WORK INSTRUCTIONS:
In the storytelling page, about how old does Ben Zander say he was when he made his amazing discovery?

Passport to the 21st Century
John Seely Brown, Steve Denning, 
Katalina Groh, Larry Prusak: 
Four of the world's leading thinkers
explore the role of storytelling in the world

 I Introduction to storytelling I John Seely Brown on science I Steve Denning on change I Katalina Groh on video
Larry Prusak on organization I Discussion I | Contact us | Bibliography on storytelling

The film-maker as storyteller: Katalina Groh
Making others powerful

Ben Zander: And we all know the feeling of radiating possibility. It’s that excitement, that energy, that feeling that we’re all in it together. A sense of awe, a sense of beauty. In the place of possibility, our eyes shine. I had an amazing discovery when I was about forty-five. I’m a little embarrassed how old I was when I made this shattering realization. But I’ll tell you what it was.

ENTRIES PROVIDED:

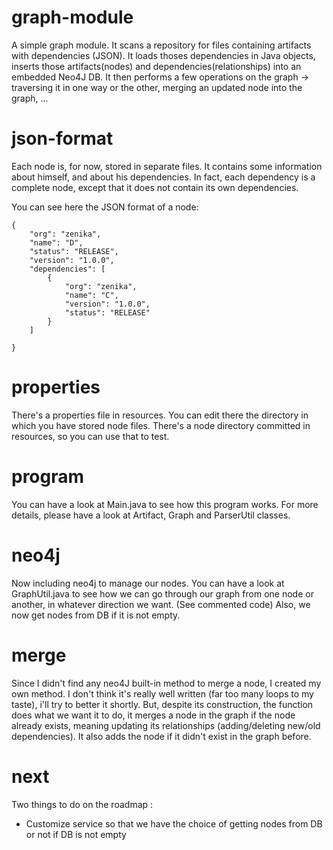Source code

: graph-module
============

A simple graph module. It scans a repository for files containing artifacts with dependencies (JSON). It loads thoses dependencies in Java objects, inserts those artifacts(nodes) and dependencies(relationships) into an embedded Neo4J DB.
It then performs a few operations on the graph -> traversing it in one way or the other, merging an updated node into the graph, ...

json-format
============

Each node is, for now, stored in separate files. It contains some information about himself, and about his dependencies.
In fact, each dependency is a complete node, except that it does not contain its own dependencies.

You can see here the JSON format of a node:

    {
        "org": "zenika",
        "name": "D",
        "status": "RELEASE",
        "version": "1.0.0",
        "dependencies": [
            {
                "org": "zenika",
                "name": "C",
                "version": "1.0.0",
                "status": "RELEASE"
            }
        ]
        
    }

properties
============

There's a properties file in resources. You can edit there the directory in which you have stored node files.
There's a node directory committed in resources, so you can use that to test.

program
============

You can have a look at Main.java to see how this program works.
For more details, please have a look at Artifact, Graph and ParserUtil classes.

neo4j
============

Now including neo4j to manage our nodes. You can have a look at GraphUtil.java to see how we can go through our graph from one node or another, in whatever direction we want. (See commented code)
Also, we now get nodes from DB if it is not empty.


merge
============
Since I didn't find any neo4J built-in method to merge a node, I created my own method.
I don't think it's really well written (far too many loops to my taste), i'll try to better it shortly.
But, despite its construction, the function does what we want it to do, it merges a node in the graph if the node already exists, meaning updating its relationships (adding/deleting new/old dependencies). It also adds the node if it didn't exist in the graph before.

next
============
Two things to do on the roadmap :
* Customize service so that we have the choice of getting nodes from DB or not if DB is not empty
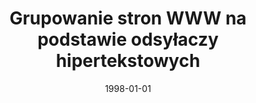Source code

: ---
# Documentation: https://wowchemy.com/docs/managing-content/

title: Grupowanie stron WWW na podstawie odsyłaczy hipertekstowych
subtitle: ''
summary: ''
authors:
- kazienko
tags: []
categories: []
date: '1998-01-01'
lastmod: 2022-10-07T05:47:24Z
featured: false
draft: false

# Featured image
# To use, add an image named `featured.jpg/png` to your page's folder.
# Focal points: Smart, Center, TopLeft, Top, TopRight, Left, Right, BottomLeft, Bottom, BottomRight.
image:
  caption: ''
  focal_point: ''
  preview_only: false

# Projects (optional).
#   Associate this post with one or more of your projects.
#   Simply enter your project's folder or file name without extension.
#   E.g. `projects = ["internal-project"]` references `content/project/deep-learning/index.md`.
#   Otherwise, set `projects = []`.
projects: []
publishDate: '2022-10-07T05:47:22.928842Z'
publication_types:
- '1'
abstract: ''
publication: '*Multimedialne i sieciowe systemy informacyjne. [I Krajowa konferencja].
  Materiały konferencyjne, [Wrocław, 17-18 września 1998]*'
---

WRITTEN ANSWER:
About forty-five.